The Supreme Court on Monday will hear a clutch of petitions challenging the constitutional validity of Article 35A.
The petitions were filed by NGO on grounds that politically contentious Article 35A was illegally added to the Constitution of India as the Article was never proposed before the Parliament.
Four petitions, which demanded the scrapping of the provision, have been listed before a bench of Chief Justice of India Dipak Misra and Justices AM Khanwilkar and DY Chandrachud.
The main petition was filed by 'We the Citizens', a Delhi-based NGO in 2014. Three more petitions were also filed challenging the Article but were later clubbed with the main one.
The issue has come to the centre stage of controversy after the Supreme Court's indication that it may be dealt with by a five-judge constitution bench, to ascertain that, if Article 35A relating to special rights and privileges of the citizens of the Jammu and Kashmir is ultra vires of the Constitution or if there is any procedural lapse.
Article 35A of the Indian Constitution is an article that empowers the Jammu and Kashmir state's legislature to define "permanent residents" of the state and provide special rights and privileges to those permanent residents, while article 370 gives special status to the state of J&K in the Indian Union.
Article 35A was added to the Constitution by a Presidential Order in 1954 and accords special rights and privileges to the citizens of the Jammu and Kashmir. It also empowers the state's legislature to frame any law without attracting a challenge on grounds of violating the Right to Equality of people from other states or any other right under the Indian Constitution.
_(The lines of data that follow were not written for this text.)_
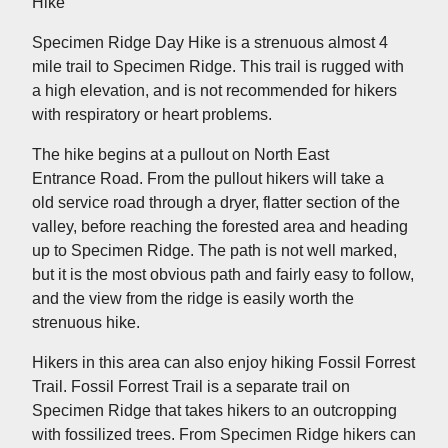
Hike
Specimen Ridge Day Hike is a strenuous almost 4
mile trail to Specimen Ridge. This trail is rugged with
a high elevation, and is not recommended for hikers
with respiratory or heart problems.
The hike begins at a pullout on North East
Entrance Road. From the pullout hikers will take a
old service road through a dryer, flatter section of the
valley, before reaching the forested area and heading
up to Specimen Ridge. The path is not well marked,
but it is the most obvious path and fairly easy to follow,
and the view from the ridge is easily worth the
strenuous hike.
Hikers in this area can also enjoy hiking Fossil Forrest
Trail. Fossil Forrest Trail is a separate trail on
Specimen Ridge that takes hikers to an outcropping
with fossilized trees. From Specimen Ridge hikers can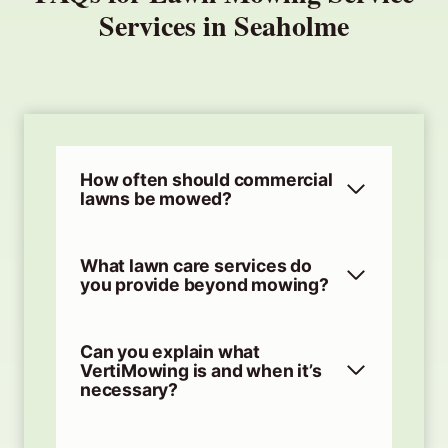
Services in Seaholme
How often should commercial
lawns be mowed?
What lawn care services do
you provide beyond mowing?
Can you explain what
VertiMowing is and when it’s
necessary?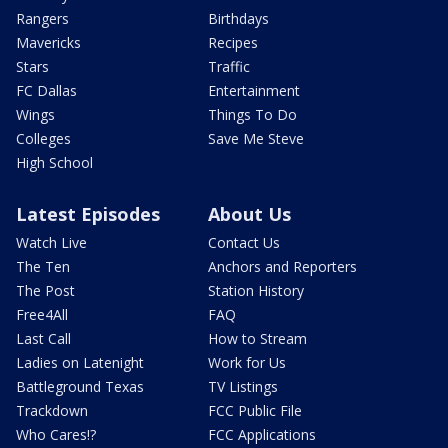
Rangers
Birthdays
Mavericks
Recipes
Stars
Traffic
FC Dallas
Entertainment
Wings
Things To Do
Colleges
Save Me Steve
High School
Latest Episodes
About Us
Watch Live
Contact Us
The Ten
Anchors and Reporters
The Post
Station History
Free4All
FAQ
Last Call
How to Stream
Ladies on Latenight
Work for Us
Battleground Texas
TV Listings
Trackdown
FCC Public File
Who Cares!?
FCC Applications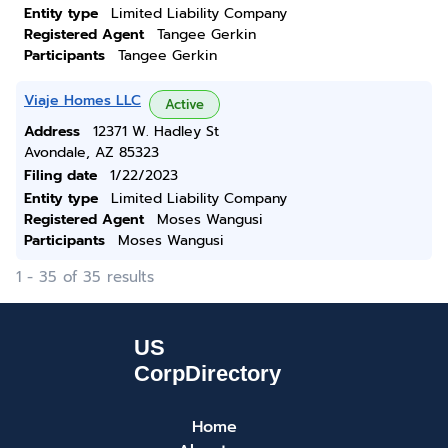
Entity type
Limited Liability Company
Registered Agent
Tangee Gerkin
Participants
Tangee Gerkin
Viaje Homes LLC
Active
Address
12371 W. Hadley St
Avondale, AZ 85323
Filing date
1/22/2023
Entity type
Limited Liability Company
Registered Agent
Moses Wangusi
Participants
Moses Wangusi
1 - 35 of 35 results
Home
The issue has triggered controversy after a plea was filed by Charu Wali Khanna, a lawyer and former member of the National Commission for Women, challenging Article 35A of the Constitution and Section 6 of the Jammu and Kashmir Constitution which deal with the "permanent residents" of the state.
The plea has challenged certain provisions of the Constitution which deny property right to a woman who marries a person from outside the state. The provision, which makes such women from the state to lose rights over property, also applies to her son.